L’équipe de Bosch a trouvé une réponse en écoutant clandestinement la conversation entre le « cerveau » et l’« intestin » de l’hydre. Son système nerveux communique avec le microbiome par l’entremise de neuropeptides, des molécules sécrétées par les neurones. Ces neuropeptides agissent comme un antimicrobien en éloignant les microorganismes indésirables et en maintenant un juste équilibre de microorganismes souhaitables. De plus, les neuropeptides organisent les bactéries le long de zones spécifiques dans le corps de l’hydre.

Ces recherches démontrent que cette communication est bidirectionnelle.

« Non seulement le microbiome communique avec les microorganismes, mais les neurones communiquent aussi activement avec le microbiome », dit Bosch.

On soupçonnait cette relation depuis longtemps, mais il n’y avait aucun résultat direct en ce sens. Maintenant, les chercheurs disposent d’une molécule purifiée qu’ils peuvent trouver plus facilement dans d’autres organismes.

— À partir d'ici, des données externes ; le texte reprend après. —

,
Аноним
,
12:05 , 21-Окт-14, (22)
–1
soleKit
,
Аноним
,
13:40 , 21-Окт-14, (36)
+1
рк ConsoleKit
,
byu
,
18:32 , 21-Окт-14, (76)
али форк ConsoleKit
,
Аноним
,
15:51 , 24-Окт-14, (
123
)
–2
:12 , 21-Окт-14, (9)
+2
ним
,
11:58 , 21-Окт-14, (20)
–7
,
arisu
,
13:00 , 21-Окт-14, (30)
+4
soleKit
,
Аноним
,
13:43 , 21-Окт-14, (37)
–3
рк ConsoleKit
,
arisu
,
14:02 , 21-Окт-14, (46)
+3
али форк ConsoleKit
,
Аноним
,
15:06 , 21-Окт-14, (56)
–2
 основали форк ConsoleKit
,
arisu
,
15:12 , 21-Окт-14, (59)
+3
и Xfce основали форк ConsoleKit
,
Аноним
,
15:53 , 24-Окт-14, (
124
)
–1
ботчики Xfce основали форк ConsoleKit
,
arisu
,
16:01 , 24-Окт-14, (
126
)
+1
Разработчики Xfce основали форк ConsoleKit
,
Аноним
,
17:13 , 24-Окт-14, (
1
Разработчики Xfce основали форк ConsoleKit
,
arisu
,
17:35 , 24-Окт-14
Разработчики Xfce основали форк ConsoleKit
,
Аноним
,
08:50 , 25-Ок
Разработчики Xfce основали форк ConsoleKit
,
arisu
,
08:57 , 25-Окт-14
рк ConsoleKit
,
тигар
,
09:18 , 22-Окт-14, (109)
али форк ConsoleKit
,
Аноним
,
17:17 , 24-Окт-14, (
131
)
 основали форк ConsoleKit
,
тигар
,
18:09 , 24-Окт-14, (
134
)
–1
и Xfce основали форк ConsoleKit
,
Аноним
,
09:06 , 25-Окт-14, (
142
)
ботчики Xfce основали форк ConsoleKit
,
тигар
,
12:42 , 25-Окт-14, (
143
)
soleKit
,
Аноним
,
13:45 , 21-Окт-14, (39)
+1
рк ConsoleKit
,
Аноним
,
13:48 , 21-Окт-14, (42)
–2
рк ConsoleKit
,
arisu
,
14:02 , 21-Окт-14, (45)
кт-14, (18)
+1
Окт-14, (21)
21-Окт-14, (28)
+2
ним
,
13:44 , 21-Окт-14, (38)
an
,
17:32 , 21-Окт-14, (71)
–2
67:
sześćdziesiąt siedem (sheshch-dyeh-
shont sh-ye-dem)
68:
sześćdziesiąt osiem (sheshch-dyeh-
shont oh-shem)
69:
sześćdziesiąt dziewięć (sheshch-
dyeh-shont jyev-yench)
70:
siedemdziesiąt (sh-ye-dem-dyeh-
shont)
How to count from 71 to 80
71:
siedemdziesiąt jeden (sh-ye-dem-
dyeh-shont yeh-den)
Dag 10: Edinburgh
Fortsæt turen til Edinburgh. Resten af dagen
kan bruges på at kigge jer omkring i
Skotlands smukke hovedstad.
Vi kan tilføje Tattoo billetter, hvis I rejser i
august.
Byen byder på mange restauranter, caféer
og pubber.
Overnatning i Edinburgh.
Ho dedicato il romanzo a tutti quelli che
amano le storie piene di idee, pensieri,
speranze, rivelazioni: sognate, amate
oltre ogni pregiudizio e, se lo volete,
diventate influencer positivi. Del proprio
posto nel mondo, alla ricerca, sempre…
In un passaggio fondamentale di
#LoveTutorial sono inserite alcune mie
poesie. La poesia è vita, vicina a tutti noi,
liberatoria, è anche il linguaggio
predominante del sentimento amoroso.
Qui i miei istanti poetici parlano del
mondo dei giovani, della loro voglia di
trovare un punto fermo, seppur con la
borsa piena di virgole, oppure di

Cette étude se penche sur un neuropeptide spécifique présent chez l’hydre, mais offre néanmoins une méthode utile pour d’autres organismes. Selon Bosch, par exemple, les chercheurs médicaux pourraient maintenant examiner les populations neuronales d’un patient et voir si celles-ci produisent des neuropeptides qui envoient des messages à l’intestin.

Nerve Cells of the freshwater polyp Hydra
Les cellules neuronales (en vert) de l’hydre, ou polype d’eau douce, produisent des peptides antimicrobiens et définissent ainsi le microbiome de l’animal. On peut voir des bactéries en forme de bâtonnets à la base des tentacules, marquées en rouge. (Photo : Christoph Giez, Dr. Alexander Klimovich)

« Nous utilisons notre système modèle pour cerner des règles fondamentales qui sous-tendent les interactions de base entre les microorganismes et les cellules hôtes, y compris les neurones, et nous croyons fermement qu’il y a conservation des inventions évolutives importantes. Conséquemment, le même processus devrait se produire chez l’humain », dit-il.

Bosch étudie l’hydre depuis quarante ans, car elle offre une vision singulière de l’évolution des organismes. Il croit que l’hydre démontre que le système nerveux a aussi évolué en partie pour maintenir l’holobionte. Le concept de l’holobionte décrit les plantes, les animaux et les humains comme des microorganismes et des cellules hôtes. Conséquemment, le système nerveux a évolué non seulement pour contrôler le système moteur, mais aussi pour maintenir activement le microbiome.

Ce concept de recherche s’inspire en partie de conversations au sein du programme Microbiome humain qui compte un vaste éventail de scientifiques, notamment des biologistes, des bactériologistes, des immunologistes, des historiens et des anthropologues. Pour Bosch, la prochaine grande question est de comprendre l’organisation de cette voie de communication et de cerner les récepteurs neuronaux. Il espère que les recherches futures se tourneront vers des organismes plus complexes que l’hydre et examineront le lien avec les changements qui ont mené à l’augmentation des maladies environnementales et chroniques dans les cinquante dernières années.

« Nous ne comprendrons jamais ce qui se passe si nous ne faisons qu’étudier un seul hôte microbien dans un vase de pétri », dit-il. « Il s’agit d’un problème mondial et pour arriver à repérer les facteurs précis en jeu, il faut recourir à une méthode interdisciplinaire. »


L’article « A secreted antibacterial neuropeptide shapes the microbiome of Hydra » a été publié dans la revue Nature Communications le 26 septembre 2017.